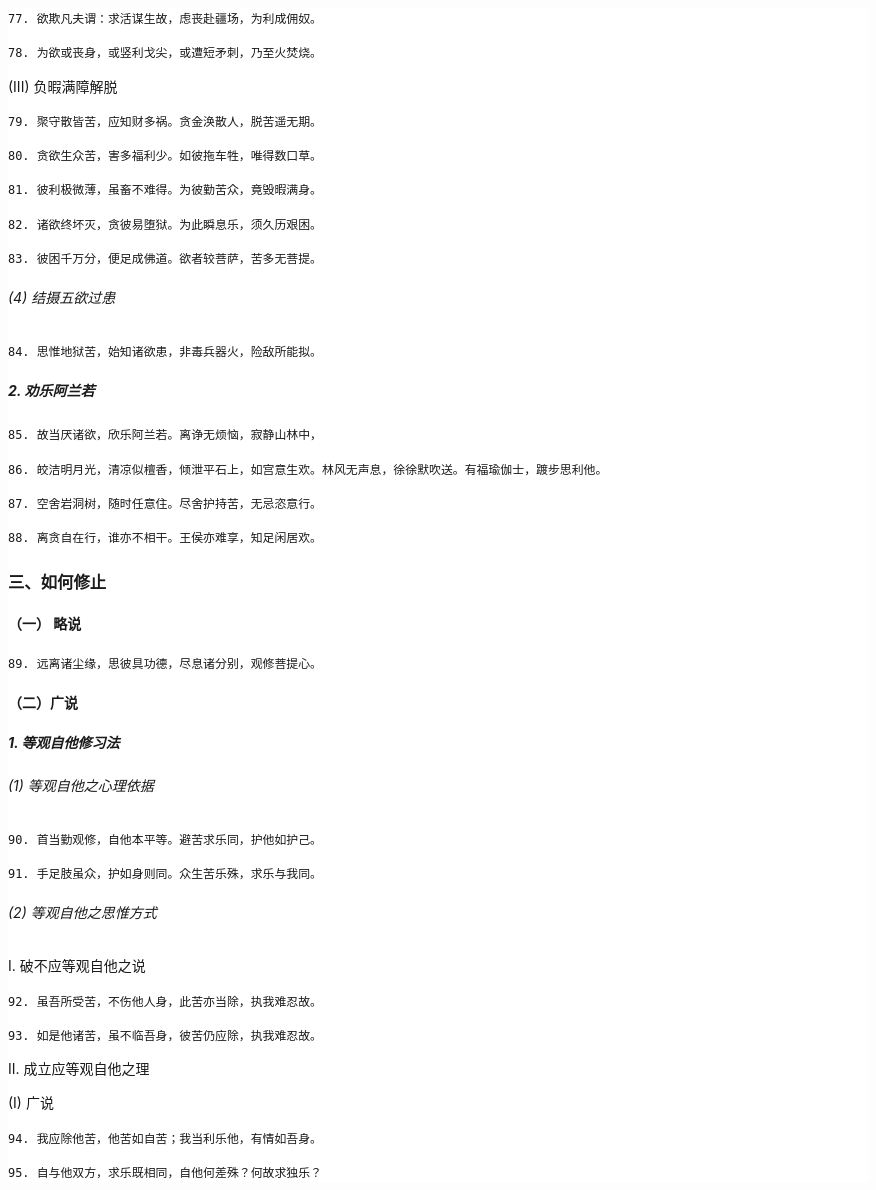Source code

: `77. 欲欺凡夫谓：求活谋生故，虑丧赴疆场，为利成佣奴。`

`78. 为欲或丧身，或竖利戈尖，或遭短矛刺，乃至火焚烧。`

(III) 负暇满障解脱

`79. 聚守散皆苦，应知财多祸。贪金涣散人，脱苦遥无期。`

`80. 贪欲生众苦，害多福利少。如彼拖车牲，唯得数口草。`

`81. 彼利极微薄，虽畜不难得。为彼勤苦众，竟毁暇满身。`

`82. 诸欲终坏灭，贪彼易堕狱。为此瞬息乐，须久历艰困。`

`83. 彼困千万分，便足成佛道。欲者较菩萨，苦多无菩提。`

###### (4) 结摄五欲过患

`84. 思惟地狱苦，始知诸欲患，非毒兵器火，险敌所能拟。`

##### 2. 劝乐阿兰若

`85. 故当厌诸欲，欣乐阿兰若。离诤无烦恼，寂静山林中，`

`86. 皎洁明月光，清凉似檀香，倾泄平石上，如宫意生欢。林风无声息，徐徐默吹送。有福瑜伽士，踱步思利他。`

`87. 空舍岩洞树，随时任意住。尽舍护持苦，无忌恣意行。`

`88. 离贪自在行，谁亦不相干。王侯亦难享，知足闲居欢。`

### 三、如何修止

#### （一） 略说

`89. 远离诸尘缘，思彼具功德，尽息诸分别，观修菩提心。`

#### （二）广说

##### 1. 等观自他修习法

###### (1) 等观自他之心理依据

`90. 首当勤观修，自他本平等。避苦求乐同，护他如护己。`

`91. 手足肢虽众，护如身则同。众生苦乐殊，求乐与我同。`

###### (2) 等观自他之思惟方式

I. 破不应等观自他之说

`92. 虽吾所受苦，不伤他人身，此苦亦当除，执我难忍故。`

`93. 如是他诸苦，虽不临吾身，彼苦仍应除，执我难忍故。`

II. 成立应等观自他之理

(I) 广说

`94. 我应除他苦，他苦如自苦；我当利乐他，有情如吾身。`

`95. 自与他双方，求乐既相同，自他何差殊？何故求独乐？`
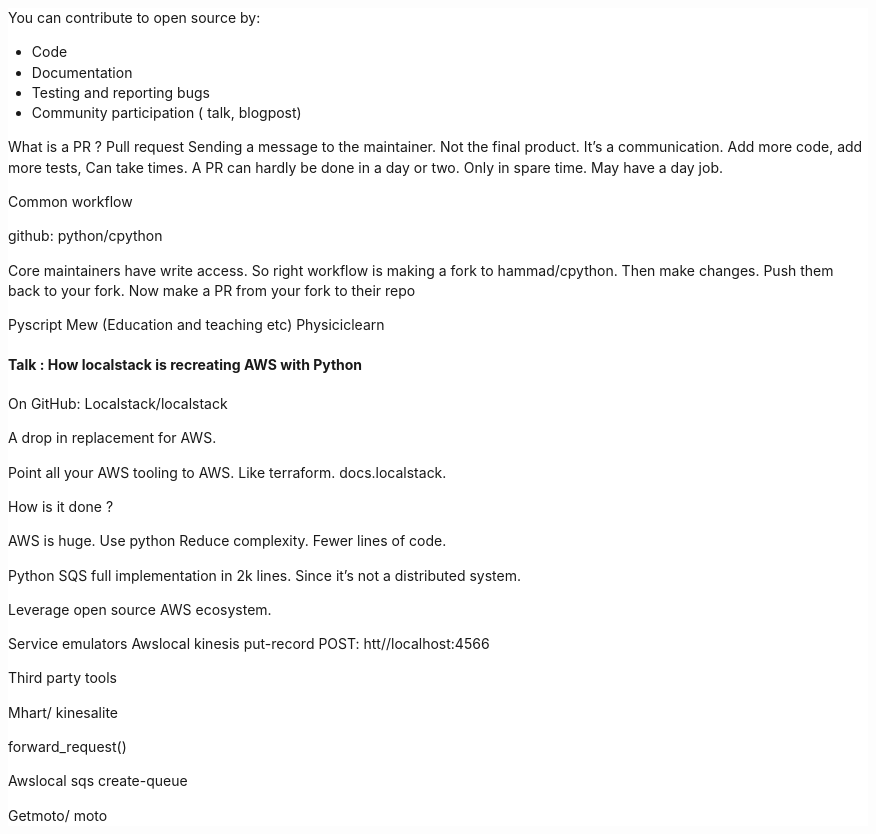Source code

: You can contribute to open source by: 
* Code
* Documentation
* Testing and reporting bugs
* Community participation ( talk, blogpost)

What is a PR ?
Pull request
Sending a message to the maintainer. Not the final product. It’s a communication. Add more code, add more tests, Can take times. A PR can hardly be done in a day or two. Only in spare time. May have a day job. 

Common workflow

github: python/cpython

Core maintainers have write access. So right workflow is making a fork to hammad/cpython. Then make changes. Push them back to your fork. Now make a PR from your fork to their repo

Pyscript
Mew (Education and teaching etc)
Physiciclearn




#### Talk : How localstack is recreating AWS with Python


On GitHub:
Localstack/localstack

A drop in replacement for AWS.

Point all your AWS tooling to AWS. Like terraform. 
docs.localstack.

How is it done ? 

AWS is huge. Use python
Reduce complexity. Fewer lines of code. 

Python SQS full implementation in 2k lines. Since it’s not a distributed system. 

Leverage open source AWS ecosystem.

Service emulators
Awslocal kinesis put-record
POST: htt//localhost:4566

Third party tools

Mhart/
kinesalite

forward_request()

Awslocal sqs create-queue

Getmoto/ moto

_What to produce_.
Pictures stay out; repeat all the rest of the records exactly.

_Response area_.
Source code

: `77. 欲欺凡夫谓：求活谋生故，虑丧赴疆场，为利成佣奴。`

`78. 为欲或丧身，或竖利戈尖，或遭短矛刺，乃至火焚烧。`

(III) 负暇满障解脱

`79. 聚守散皆苦，应知财多祸。贪金涣散人，脱苦遥无期。`

`80. 贪欲生众苦，害多福利少。如彼拖车牲，唯得数口草。`

`81. 彼利极微薄，虽畜不难得。为彼勤苦众，竟毁暇满身。`

`82. 诸欲终坏灭，贪彼易堕狱。为此瞬息乐，须久历艰困。`

`83. 彼困千万分，便足成佛道。欲者较菩萨，苦多无菩提。`

###### (4) 结摄五欲过患

`84. 思惟地狱苦，始知诸欲患，非毒兵器火，险敌所能拟。`

##### 2. 劝乐阿兰若

`85. 故当厌诸欲，欣乐阿兰若。离诤无烦恼，寂静山林中，`

`86. 皎洁明月光，清凉似檀香，倾泄平石上，如宫意生欢。林风无声息，徐徐默吹送。有福瑜伽士，踱步思利他。`

`87. 空舍岩洞树，随时任意住。尽舍护持苦，无忌恣意行。`

`88. 离贪自在行，谁亦不相干。王侯亦难享，知足闲居欢。`

### 三、如何修止

#### （一） 略说

`89. 远离诸尘缘，思彼具功德，尽息诸分别，观修菩提心。`

#### （二）广说

##### 1. 等观自他修习法

###### (1) 等观自他之心理依据

`90. 首当勤观修，自他本平等。避苦求乐同，护他如护己。`

`91. 手足肢虽众，护如身则同。众生苦乐殊，求乐与我同。`

###### (2) 等观自他之思惟方式

I. 破不应等观自他之说

`92. 虽吾所受苦，不伤他人身，此苦亦当除，执我难忍故。`

`93. 如是他诸苦，虽不临吾身，彼苦仍应除，执我难忍故。`

II. 成立应等观自他之理

(I) 广说

`94. 我应除他苦，他苦如自苦；我当利乐他，有情如吾身。`

`95. 自与他双方，求乐既相同，自他何差殊？何故求独乐？`
Source code

: You can contribute to open source by: 
* Code
* Documentation
* Testing and reporting bugs
* Community participation ( talk, blogpost)

What is a PR ?
Pull request
Sending a message to the maintainer. Not the final product. It’s a communication. Add more code, add more tests, Can take times. A PR can hardly be done in a day or two. Only in spare time. May have a day job. 

Common workflow

github: python/cpython

Core maintainers have write access. So right workflow is making a fork to hammad/cpython. Then make changes. Push them back to your fork. Now make a PR from your fork to their repo

Pyscript
Mew (Education and teaching etc)
Physiciclearn




#### Talk : How localstack is recreating AWS with Python


On GitHub:
Localstack/localstack

A drop in replacement for AWS.

Point all your AWS tooling to AWS. Like terraform. 
docs.localstack.

How is it done ? 

AWS is huge. Use python
Reduce complexity. Fewer lines of code. 

Python SQS full implementation in 2k lines. Since it’s not a distributed system. 

Leverage open source AWS ecosystem.

Service emulators
Awslocal kinesis put-record
POST: htt//localhost:4566

Third party tools

Mhart/
kinesalite

forward_request()

Awslocal sqs create-queue

Getmoto/ moto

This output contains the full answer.